Pension termination charges - This item represents charges associated with the termination of the Guidant Retirement Plan, a frozen defined benefit plan. These charges are not expected to recur after 2015 and do not reflect expected ongoing operating results. Accordingly, management has excluded these amounts for purposes of calculating these non-GAAP financial measures to facilitate an evaluation of our current operating performance and a comparison to our past operating performance.

Amortization expense - We record intangible assets at historical cost and amortize them over their estimated useful lives. Amortization expense is excluded from management's assessment of operating performance and is also excluded from our operating segments' measures of profit and loss used for making operating decisions and assessing performance. Accordingly, management has excluded amortization expense for purposes of calculating these non-GAAP financial measures to facilitate an evaluation of our current operating performance and a comparison to our past operating performance.

Adjusted Net Sales Excluding the Impact of Changes in Foreign Currency Exchange Rates and/or the Impact of Recent Acquisitions with Significant Sales

The impact of changes in foreign currency exchange rates is highly variable and difficult to predict. The impact of recent acquisitions with significant sales in the current period and no prior period equivalent may distort our presentation of organic growth.
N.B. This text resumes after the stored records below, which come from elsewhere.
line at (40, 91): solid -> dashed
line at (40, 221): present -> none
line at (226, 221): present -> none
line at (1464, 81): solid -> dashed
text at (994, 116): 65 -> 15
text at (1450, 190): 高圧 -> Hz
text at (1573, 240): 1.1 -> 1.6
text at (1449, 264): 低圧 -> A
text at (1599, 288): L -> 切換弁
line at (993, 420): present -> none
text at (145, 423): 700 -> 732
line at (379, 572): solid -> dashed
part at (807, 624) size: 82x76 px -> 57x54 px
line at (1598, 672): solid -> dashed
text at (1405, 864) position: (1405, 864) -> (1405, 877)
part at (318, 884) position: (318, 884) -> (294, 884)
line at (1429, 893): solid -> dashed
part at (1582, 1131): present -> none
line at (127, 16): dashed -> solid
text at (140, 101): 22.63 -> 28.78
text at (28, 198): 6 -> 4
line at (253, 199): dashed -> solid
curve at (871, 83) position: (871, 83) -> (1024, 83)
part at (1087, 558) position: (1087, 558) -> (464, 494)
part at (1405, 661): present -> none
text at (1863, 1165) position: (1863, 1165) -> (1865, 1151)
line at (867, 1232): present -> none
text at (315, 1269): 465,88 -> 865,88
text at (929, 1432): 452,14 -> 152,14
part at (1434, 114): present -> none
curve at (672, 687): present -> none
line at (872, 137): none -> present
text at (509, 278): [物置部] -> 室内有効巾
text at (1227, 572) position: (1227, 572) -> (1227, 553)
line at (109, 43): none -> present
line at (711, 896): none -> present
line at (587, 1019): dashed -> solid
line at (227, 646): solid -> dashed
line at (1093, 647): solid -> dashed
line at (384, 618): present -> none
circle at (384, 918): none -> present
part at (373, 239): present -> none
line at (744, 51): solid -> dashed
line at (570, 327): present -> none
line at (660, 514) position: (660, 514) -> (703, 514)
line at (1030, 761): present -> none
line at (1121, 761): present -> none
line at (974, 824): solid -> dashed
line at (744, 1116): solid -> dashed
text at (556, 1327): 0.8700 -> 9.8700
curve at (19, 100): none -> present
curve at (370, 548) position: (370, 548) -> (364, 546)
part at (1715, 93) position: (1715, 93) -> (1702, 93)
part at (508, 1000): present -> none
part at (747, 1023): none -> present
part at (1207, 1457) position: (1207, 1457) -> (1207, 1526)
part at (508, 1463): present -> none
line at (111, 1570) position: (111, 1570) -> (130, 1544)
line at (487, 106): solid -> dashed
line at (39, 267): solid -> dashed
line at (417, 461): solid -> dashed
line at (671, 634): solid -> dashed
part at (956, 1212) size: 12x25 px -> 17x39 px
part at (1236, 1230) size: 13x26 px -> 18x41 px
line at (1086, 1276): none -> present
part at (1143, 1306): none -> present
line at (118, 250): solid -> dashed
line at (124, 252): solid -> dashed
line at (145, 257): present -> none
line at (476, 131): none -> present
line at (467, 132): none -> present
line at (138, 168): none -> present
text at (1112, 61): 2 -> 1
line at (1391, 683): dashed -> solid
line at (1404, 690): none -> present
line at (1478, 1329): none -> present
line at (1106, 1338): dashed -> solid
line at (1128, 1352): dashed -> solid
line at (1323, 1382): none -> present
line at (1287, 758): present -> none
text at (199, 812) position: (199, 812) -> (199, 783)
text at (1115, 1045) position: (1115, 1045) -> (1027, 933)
Accordingly, management excludes the impact of changes in foreign currency exchange rates and/or the impacts of recent acquisitions with significant sales for purposes of reviewing the net sales and growth rates to facilitate an evaluation of our current operating performance and a comparison to our past operating performance.






Adjusted net income and adjusted net income per share that exclude certain amounts, and adjusted net sales that exclude the impact of changes in foreign currency exchange rates and/or the impacts of recent acquisitions with significant sales, are not in accordance with U.S. GAAP and should not be considered in isolation from or as a replacement for the most directly comparable GAAP financial measures. Further, other companies may calculate these non-GAAP financial measures differently than we do, which may limit the usefulness of those measures for comparative purposes.